Is the proliferation of technology and social media destroying the reading habits of young people?
It seems commonplace to assume that America’s younger generation has been inundated with technology driven efficiency to the extent of being devoid of the sustained attention and patience required to soak in a nice novel. However, a recent Pew Research study piloted by Katherine Zickuhr and Lee Raine (2014) found that Americans ages 29 and younger were more likely to read a book in the past year than those ages 30 and older. When compared to their elders, Millennials possess similar reading habits, as nearly 43% of each group endorsed reading a book on a daily basis in the past year. Despite this, 88% of Millennials were found to have completed a book in the past year, compared to 79% of those older than age 29.
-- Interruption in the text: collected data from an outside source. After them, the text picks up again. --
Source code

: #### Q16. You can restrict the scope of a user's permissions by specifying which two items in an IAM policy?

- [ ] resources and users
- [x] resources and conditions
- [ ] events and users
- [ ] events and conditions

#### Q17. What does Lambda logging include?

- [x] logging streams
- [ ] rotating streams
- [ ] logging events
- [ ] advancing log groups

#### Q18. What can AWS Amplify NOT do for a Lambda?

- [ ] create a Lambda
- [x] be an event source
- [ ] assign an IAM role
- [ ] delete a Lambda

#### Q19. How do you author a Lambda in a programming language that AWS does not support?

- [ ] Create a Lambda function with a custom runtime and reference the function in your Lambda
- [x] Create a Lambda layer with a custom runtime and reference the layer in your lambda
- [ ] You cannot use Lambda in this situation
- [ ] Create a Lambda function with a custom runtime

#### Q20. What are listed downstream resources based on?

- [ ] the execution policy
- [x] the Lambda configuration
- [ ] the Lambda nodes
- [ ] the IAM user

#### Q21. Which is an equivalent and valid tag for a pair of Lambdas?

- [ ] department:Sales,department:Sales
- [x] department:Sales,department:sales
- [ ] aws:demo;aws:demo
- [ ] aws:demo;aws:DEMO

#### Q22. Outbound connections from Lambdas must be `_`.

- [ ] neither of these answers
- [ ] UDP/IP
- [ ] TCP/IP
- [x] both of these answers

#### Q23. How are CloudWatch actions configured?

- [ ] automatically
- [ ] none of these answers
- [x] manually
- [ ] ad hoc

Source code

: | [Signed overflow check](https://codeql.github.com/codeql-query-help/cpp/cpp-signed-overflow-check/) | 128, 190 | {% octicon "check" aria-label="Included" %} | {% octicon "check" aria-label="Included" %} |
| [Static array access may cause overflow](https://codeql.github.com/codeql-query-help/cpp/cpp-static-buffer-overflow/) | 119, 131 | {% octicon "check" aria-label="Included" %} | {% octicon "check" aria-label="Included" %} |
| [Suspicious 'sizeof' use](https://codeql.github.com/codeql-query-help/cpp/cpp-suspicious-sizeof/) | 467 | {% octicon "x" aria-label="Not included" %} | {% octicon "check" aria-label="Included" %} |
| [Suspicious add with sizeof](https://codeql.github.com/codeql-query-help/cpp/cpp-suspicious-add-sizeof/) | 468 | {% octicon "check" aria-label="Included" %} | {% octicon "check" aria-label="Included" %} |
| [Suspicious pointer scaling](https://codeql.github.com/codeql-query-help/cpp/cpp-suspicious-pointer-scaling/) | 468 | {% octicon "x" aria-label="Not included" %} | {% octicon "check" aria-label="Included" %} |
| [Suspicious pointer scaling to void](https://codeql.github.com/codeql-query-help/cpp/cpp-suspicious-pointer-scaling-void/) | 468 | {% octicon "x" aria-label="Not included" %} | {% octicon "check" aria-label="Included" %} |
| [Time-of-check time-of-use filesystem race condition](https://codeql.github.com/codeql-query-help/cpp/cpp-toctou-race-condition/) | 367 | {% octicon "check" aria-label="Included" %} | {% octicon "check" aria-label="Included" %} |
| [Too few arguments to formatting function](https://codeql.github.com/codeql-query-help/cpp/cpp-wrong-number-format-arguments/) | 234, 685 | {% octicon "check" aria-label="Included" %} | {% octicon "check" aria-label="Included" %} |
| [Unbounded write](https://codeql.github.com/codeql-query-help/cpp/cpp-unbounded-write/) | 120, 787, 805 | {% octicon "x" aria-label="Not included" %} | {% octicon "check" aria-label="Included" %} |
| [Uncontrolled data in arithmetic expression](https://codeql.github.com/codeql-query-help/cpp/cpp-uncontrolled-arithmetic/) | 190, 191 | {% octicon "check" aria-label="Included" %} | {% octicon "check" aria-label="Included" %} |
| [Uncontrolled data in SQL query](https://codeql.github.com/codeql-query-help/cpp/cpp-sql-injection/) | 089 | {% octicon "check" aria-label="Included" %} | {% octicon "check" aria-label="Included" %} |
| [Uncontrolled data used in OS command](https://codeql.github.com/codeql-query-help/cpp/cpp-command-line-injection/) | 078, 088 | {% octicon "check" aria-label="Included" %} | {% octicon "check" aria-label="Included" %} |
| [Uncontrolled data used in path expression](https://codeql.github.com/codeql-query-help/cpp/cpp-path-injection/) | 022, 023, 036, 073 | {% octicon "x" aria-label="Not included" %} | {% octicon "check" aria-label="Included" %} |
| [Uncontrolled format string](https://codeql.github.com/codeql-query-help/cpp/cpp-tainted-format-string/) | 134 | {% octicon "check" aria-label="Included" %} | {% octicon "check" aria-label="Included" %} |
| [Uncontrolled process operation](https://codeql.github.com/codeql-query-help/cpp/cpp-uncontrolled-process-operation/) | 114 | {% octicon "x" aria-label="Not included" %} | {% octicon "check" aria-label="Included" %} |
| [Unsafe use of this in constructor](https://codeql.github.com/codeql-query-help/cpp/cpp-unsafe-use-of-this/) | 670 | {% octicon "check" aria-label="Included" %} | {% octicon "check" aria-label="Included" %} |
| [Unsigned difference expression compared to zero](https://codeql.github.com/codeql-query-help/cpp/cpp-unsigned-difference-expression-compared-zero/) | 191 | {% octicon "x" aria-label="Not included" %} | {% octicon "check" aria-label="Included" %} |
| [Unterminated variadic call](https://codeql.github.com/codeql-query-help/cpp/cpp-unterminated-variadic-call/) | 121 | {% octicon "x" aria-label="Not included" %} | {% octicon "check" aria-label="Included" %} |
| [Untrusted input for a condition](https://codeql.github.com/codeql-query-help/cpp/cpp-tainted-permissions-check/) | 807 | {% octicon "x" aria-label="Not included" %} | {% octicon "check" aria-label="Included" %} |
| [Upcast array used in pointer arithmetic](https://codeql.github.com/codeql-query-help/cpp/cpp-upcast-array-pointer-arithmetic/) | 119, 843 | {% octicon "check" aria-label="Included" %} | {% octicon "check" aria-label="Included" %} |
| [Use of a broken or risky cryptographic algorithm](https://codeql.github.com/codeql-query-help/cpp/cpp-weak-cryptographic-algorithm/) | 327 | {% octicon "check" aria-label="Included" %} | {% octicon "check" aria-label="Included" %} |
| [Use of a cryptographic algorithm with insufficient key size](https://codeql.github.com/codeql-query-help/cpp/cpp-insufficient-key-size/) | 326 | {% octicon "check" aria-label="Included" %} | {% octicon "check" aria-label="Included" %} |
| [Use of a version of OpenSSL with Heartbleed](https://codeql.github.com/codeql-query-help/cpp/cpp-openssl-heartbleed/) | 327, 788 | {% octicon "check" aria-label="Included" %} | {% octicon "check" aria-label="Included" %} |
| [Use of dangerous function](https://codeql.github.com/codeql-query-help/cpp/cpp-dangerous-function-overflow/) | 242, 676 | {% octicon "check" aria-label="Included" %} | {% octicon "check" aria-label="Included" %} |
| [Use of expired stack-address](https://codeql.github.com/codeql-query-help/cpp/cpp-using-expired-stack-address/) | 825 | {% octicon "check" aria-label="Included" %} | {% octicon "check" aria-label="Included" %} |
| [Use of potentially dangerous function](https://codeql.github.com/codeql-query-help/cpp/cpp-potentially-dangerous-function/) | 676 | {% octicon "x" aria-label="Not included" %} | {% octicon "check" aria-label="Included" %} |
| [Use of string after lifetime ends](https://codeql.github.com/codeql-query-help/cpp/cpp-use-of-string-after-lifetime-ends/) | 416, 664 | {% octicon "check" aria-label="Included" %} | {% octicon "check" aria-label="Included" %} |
Reading a book via tablet has traditionally been a practice most prevalent within older generations; however, research now suggests that 37% of individuals between the ages of 18-29 read an ebook last year, a rate similar to those within their 30’s and 40’s. Adults ages 65 and older were the least likely to have read a book in the past year (67%), while teens ages 16-17 demonstrated the strongest reading habits, with 90% having read a book in the past year, and also reading books in print more than any other age group. Also interesting, people under 30 were more likely to say that there is “a lot of useful, important information that is not available on the internet.”
Based on these findings, it appears that the book, either print or electronic, is alive and well.
Zickuhr, K., & Raine, L. (September 10, 2014) Younger Americans and Public Libraries. How those under 30 engage with libraries and think about libraries’ role in their lives and communities. Pew Research Internet Project.